_作業内容 1_
以下のページ抜粋の「恐怖は、ムーブの習得にマイナ」から「ので、シリアスクライマーは、どんどん県外に流れていくということになっている。」まで、両端を含めて一字一句変えずに書き写してください。

_ページ抜粋_

########################################

ジップロックもボルダラーになるには良いジムだと思えたが、一日いただけで指が痛くなった。課題がボルダー寄り、なのである。ボルダーとは突破力のクライミング。指への負担が重い。外ボルダラーになりたい人に最適なジムだろう。指が痛い=通うには向かない、全身運動にはならない、である。課題は好みというかとても楽しかったので、たまにボルダーが好きな人には、勧めている。

フリークライミングと言えば、普通はロープクライミングである。その名の通りのジムがあり、リードというリードができるクライミングジムもあるが… は、リードエリアが狭すぎて小さすぎ、ビレイヤー同士がぶつかりそうで危険。結局リードするより、ボルダリング壁に落ち着くことになってしまいそうで、意味なし感がある。ここも課題は、普通に良かったと思う。

■ 4つ目の”事件” 技術的に間違っているビレイ連打

公共のかべでは、アクシオンはタダの怖い筋トレ。なにしろ、ビレイが、超・怖い人が揃っている。いきがった片手ビレイとか、壁から離れたビレイとかで、そんなものに身をさらしながらやる筋トレは、恐怖耐性筋トレである。

恐怖は、ムーブの習得にマイナスであることが科学的にも証明されている。課題は全然考えられておらず、良くないと思う。

        こんなやつばっかでした… その上間違いを教えても聞かない


■ 結論: 福岡は九州の東京ではない、ただのド田舎である

というので、まぁ、どれもやっても得るものがないわけではないが、高いコストに見合わない訳である。そんな無理してまで、やらないでも…となる。

なら、ジム代を交通費にかけて無料の外岩に行った方が楽しい。

話がそれたが、つまり、福岡は、スポーツクライミングという面でも、ぜんぜん九州の東京、ではないということだ。Pump2みたいな良質のジムはない。

ので、シリアスクライマーは、どんどん県外に流れていくということになっている。

行き着く先は、東京、山梨、長野、群馬であろう。北杜市が定番である。

私も、この状況ではそれがいいだろうと思う。

クライミングガイドも、充実は、全くしていない。きちんと教えている人が、まぁ、つまるところ、一人もいない。

https://allnevery.blogspot.com/2022/04/blog-post_67.html

樋口先生が唯一ちゃんとしているが、高校生と登る羽目になるのは、かなり大変だろう。

■ 山梨との比較

その点を山梨と比べてみると、山梨は、人口の割にクライマー人口が多く、シリアスクライマーが流れてくる先、流出側ではなく、流入側である。

こんな県は他にはあるまい。長野に流入するクライマーも多いが、基本、北杜市、がクライマーのベストロケーションというのが、一般的な認識のようだ。(ユージさんのいる入間も、岩場のある奥多摩に近いが、奥多摩、登攀禁止エリアが、あり過ぎで、ややこしすぎますよねぇ‥)

■ 5つめの”事件”  外岩のボルトが40年の基準のまま… カットアンカー現役

上記のような事情から、山梨時代の先輩が引っ越してきた時点で、ジムは諦め、ほぼほぼ、山梨アルパインクラブとしての2名での活動が始まった感じだった。

とりあえず、九州の主要な岩場巡り…2年で一巡、出来た。主要な岩場は、ほぼすべて回ったので、岩場を掌握している感は現在ある。

########################################

_抽出情報_
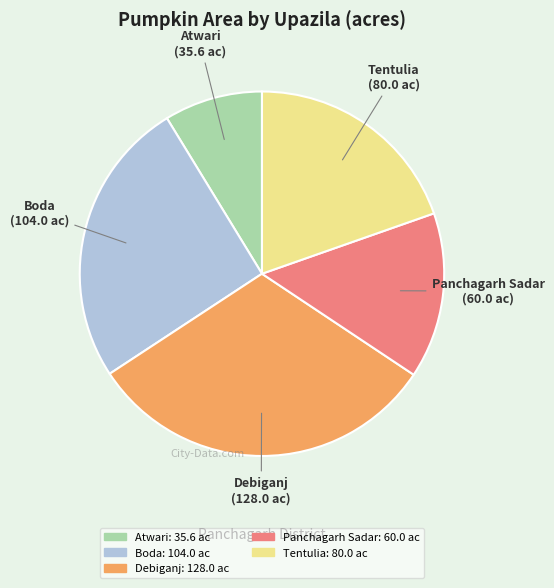

Between Boda and Panchagarh Sadar, which is larger?

Boda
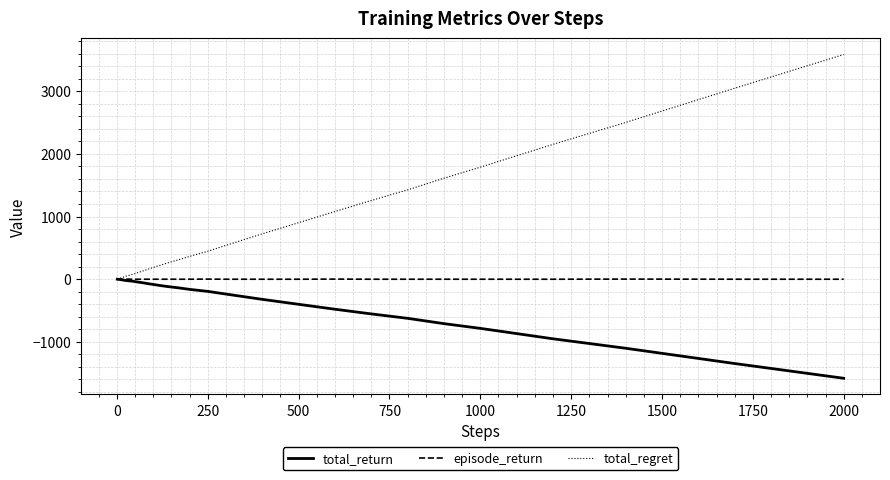

Which series has the largest range (max minus min)?

total_regret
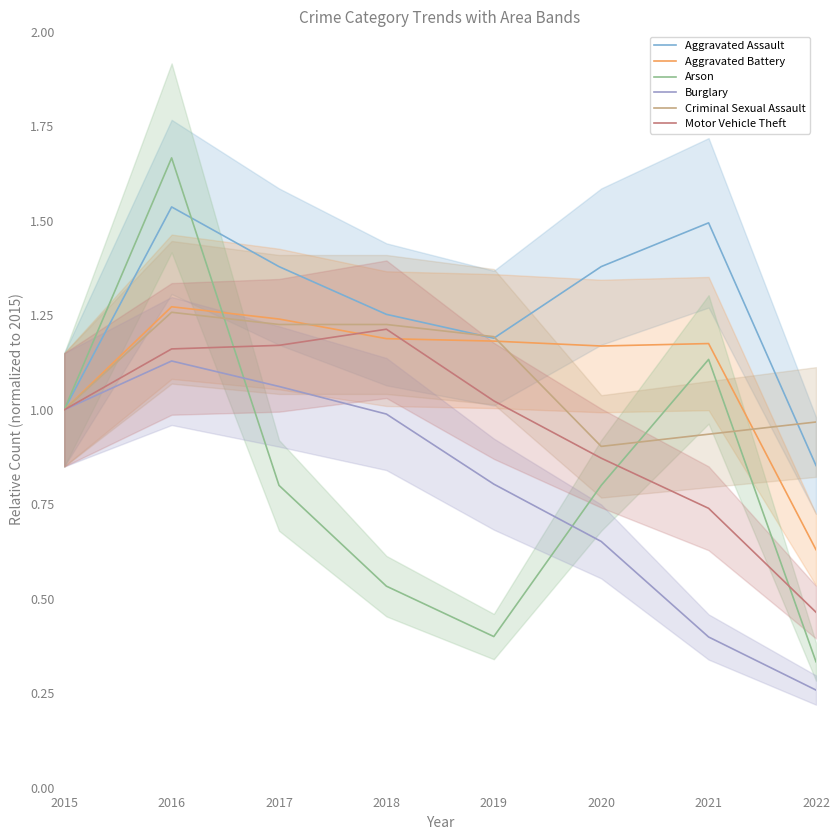

Which series has the largest total across all categories?

Aggravated Assault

########################################

_作業内容 2_
上の抽出情報の行のうち、「total_regret」を含む行から最後の行まで、両端を含めてそのまま引用すること。画像は答えに含めない。

_結果 1_
恐怖は、ムーブの習得にマイナスであることが科学的にも証明されている。課題は全然考えられておらず、良くないと思う。

        こんなやつばっかでした… その上間違いを教えても聞かない


■ 結論: 福岡は九州の東京ではない、ただのド田舎である

というので、まぁ、どれもやっても得るものがないわけではないが、高いコストに見合わない訳である。そんな無理してまで、やらないでも…となる。

なら、ジム代を交通費にかけて無料の外岩に行った方が楽しい。

話がそれたが、つまり、福岡は、スポーツクライミングという面でも、ぜんぜん九州の東京、ではないということだ。Pump2みたいな良質のジムはない。

ので、シリアスクライマーは、どんどん県外に流れていくということになっている。

_結果 2_
total_regret

Which series has the largest total across all categories?

Aggravated Assault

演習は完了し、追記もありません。